> What is needed
Reproduce the lines word for word, beginning with the line that contains "Approximately how many" and continuing through the end of the lines, including that first line. Omit the pictures.

*** Opening Supplied records ***

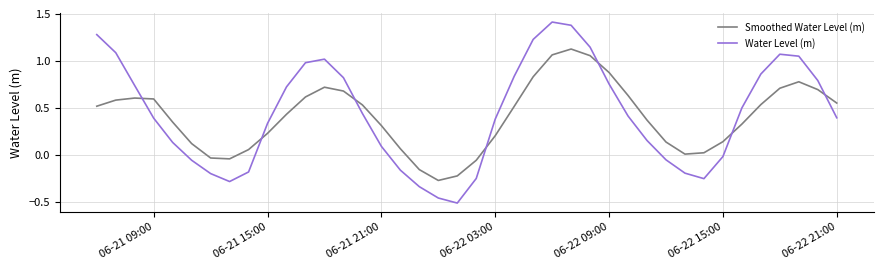

Is this an area chart (filled region under the line)?

No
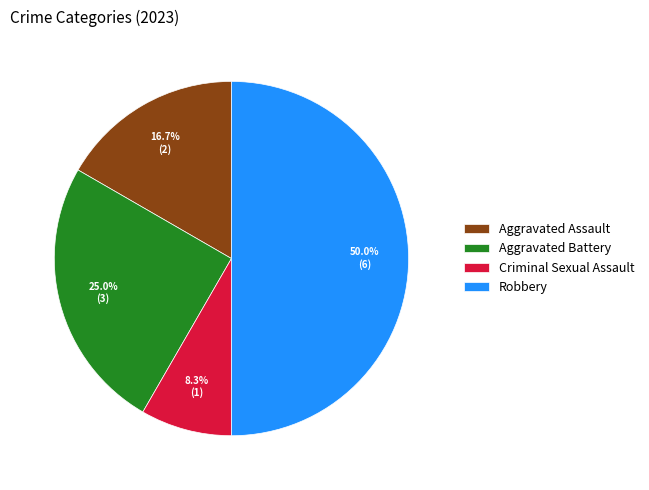

Approximately how many times larger is the value at Criminal Sexual Assault compared to Aggravated Battery?

0.3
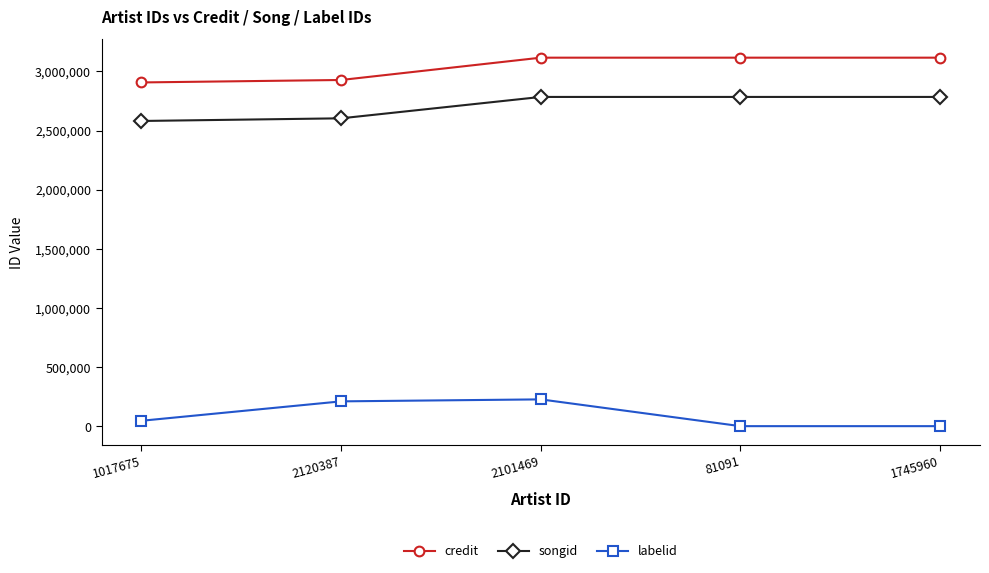

What value does the songid series have at 2120387?

2603881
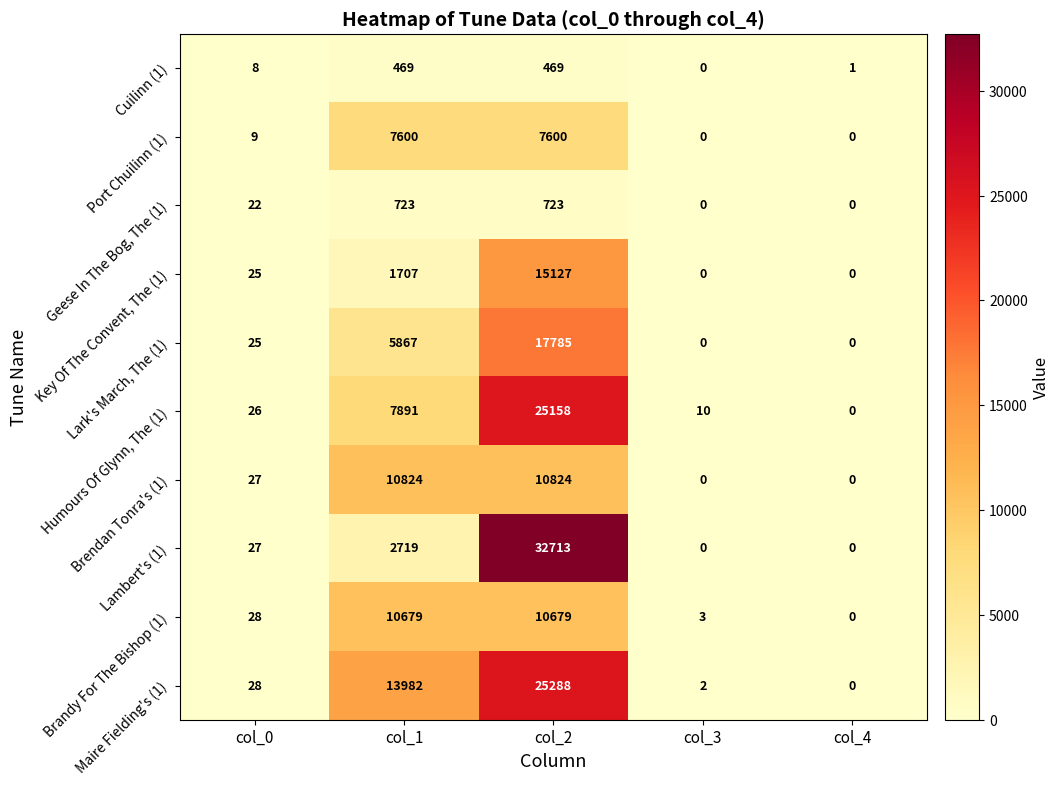

The value of Brandy For The Bishop (1) at col_1 is 5405. True or false?

False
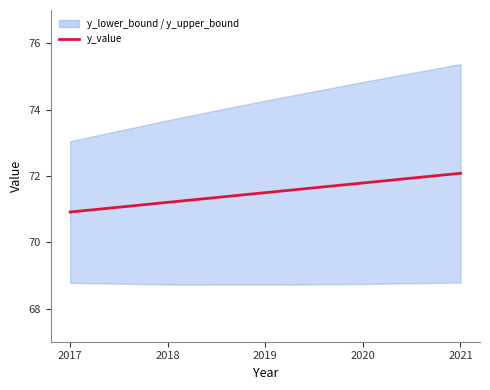

At which category does the chart reach its peak across all series?

2021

*** Closing Supplied records ***

> Solution
Approximately how many times larger is the value at Criminal Sexual Assault compared to Aggravated Battery?

0.3

What value does the songid series have at 2120387?

2603881

The value of Brandy For The Bishop (1) at col_1 is 5405. True or false?

False

At which category does the chart reach its peak across all series?

2021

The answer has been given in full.